By the way, this `join` operation only affects a single layer of `[ ]`s. This:
join [ [[10,20], [30], []], [[40], [50,60]] ]
evaluates to:
[[10,20], [30], [], [40], [50,60]]
not to:
[10, 20, 30, 40, 50, 60]
To get the latter, you'd need to apply `join` twice.
## Tails ##
For the Lambda Calculus, we've proposed to encode lists in terms of higher-order functions that perform right-folds on (what we intuitively regard as) the real list. Thus, the list we'd write in Kapulet or Haskell as:
[a, b, c]
for some expressions `a`, `b`, and `c`, would be encoded in the Lambda Calculus as:
\f z. f a (f b (f c z))
With that choice of encoding, it's not difficult to write a `head` function. You did this for one of the week 2 homeworks. However, it is more challenging to write a `tail` function. Here is the intuitive idea behind one way we could do this. Our "starting value" --- what gets bound to `z` in the above lambda expression --- will be *a pair* of two values. I'll write it as `([], err)` for the moment, while we fix our intuitions, rather than using the more verbose Lambda Calculus representation of pairs and `[]`. The `err` will be whatever we decide should be the `tail` of an empty list. Perhaps it should be `[]`, but I'll just leave it as `err` for this exercise. Now, when we combine the rightmost element of the list with this, by evaluating `f c ([], err)`, we want the result to be `([c], [])`. That is, we throw away the second member of the pair, copy the first member over into the second slot, and `cons` the `c` onto the first member in the first slot. At the next stage, the result will be `([b, c], [c])`. And at the final stage, the result will be `([a, b, c], [b, c])`. Now we just have to extract the second member of this pair, and that will be the tail of our list.
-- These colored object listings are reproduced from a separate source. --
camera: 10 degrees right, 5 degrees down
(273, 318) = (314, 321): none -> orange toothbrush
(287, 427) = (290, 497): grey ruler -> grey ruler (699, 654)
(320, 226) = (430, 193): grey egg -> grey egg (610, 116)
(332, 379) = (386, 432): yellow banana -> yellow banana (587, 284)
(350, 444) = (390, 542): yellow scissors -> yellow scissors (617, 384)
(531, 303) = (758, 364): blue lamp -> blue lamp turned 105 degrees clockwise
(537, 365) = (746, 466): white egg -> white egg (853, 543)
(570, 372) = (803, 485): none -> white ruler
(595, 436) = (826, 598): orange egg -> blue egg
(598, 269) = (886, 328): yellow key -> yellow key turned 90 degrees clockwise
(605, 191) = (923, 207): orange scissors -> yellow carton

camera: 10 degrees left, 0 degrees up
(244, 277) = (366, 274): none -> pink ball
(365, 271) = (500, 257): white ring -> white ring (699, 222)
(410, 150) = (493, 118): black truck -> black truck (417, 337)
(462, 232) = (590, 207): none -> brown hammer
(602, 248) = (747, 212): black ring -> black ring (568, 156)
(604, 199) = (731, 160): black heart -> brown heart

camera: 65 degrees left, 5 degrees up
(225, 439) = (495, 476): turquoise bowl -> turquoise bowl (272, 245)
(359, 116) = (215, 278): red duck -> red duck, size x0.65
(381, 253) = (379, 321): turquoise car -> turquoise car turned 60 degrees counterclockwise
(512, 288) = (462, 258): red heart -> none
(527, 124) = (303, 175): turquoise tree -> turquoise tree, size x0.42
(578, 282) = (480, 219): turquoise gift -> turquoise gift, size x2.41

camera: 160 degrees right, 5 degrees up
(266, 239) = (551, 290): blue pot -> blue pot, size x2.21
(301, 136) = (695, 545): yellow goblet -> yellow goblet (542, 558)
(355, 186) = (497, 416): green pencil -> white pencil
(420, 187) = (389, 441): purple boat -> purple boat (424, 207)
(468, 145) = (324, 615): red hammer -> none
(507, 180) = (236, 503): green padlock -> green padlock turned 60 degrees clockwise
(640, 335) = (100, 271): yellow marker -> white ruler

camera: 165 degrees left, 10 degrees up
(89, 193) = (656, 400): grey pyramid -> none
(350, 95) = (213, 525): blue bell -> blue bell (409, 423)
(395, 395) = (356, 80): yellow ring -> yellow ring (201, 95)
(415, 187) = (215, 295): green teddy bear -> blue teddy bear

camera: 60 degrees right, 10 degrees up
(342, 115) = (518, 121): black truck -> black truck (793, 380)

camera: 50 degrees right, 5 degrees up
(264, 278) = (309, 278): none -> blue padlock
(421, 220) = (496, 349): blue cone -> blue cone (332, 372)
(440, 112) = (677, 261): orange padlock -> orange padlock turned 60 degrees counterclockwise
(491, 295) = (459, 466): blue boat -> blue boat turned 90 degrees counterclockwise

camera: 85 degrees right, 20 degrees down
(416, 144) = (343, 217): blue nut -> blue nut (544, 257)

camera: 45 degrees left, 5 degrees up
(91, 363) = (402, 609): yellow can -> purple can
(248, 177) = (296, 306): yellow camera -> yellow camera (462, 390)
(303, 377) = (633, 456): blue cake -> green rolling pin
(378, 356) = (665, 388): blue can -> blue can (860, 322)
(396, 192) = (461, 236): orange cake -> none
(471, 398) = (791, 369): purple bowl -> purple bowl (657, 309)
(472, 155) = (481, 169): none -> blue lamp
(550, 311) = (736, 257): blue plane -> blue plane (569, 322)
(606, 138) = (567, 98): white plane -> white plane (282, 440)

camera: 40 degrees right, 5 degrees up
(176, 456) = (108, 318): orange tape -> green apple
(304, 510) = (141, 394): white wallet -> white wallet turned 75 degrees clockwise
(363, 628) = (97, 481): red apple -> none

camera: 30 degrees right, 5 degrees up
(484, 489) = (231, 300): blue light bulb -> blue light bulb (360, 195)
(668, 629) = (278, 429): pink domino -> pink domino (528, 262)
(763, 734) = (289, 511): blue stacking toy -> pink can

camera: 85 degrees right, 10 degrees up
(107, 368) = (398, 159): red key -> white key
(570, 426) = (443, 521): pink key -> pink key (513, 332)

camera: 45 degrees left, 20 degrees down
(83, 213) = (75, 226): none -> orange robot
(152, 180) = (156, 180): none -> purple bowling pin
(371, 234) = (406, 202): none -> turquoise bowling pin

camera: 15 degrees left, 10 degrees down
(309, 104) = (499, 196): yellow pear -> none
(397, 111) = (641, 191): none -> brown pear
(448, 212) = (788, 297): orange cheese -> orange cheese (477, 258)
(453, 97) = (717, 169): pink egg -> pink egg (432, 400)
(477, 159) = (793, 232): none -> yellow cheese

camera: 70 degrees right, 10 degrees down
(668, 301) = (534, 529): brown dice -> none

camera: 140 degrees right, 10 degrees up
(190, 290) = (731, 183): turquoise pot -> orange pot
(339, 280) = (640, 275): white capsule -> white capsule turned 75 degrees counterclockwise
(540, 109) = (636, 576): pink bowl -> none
If you've followed that intuitive presentation, then here is how you can write it in the lambda evaluator:
let empty = \f z. z in ; as before
let cons = \d ds. \f z. f d (ds f z) in ; as before
let pair = \x y. \f. f x y in
let snd = \x y. y in
let shift = \h p. p (\x y. pair (cons h x) x) in
let tail = \xs. (xs shift (pair empty err)) snd in
...
Here `shift` is our fold-function, and takes two arguments, the current list element `h` and the pair `p` that we've built up from the starting value by folding over the more rightward portion of the list, if any. The `shift` function binds the two members of the pair to `x` and `y`, disregarding the second. It returns a new pair whose first member is `cons h x` and whose second member is `x`. Our starting value is `pair empty err`. And at the end of our fold we're left with a pair, and want to extract its second member; that's why `tail` is of the form `\xs. (xs shift ...) snd`.
Try it out in the lambda evaluator. After the code above, you can write:
...
let abc = cons a (cons b (cons c empty)) in ; encoding of [a, b, c]
tail abc
and the result will be `\f z. f b (f c z)`, our encoding of `[b, c]`.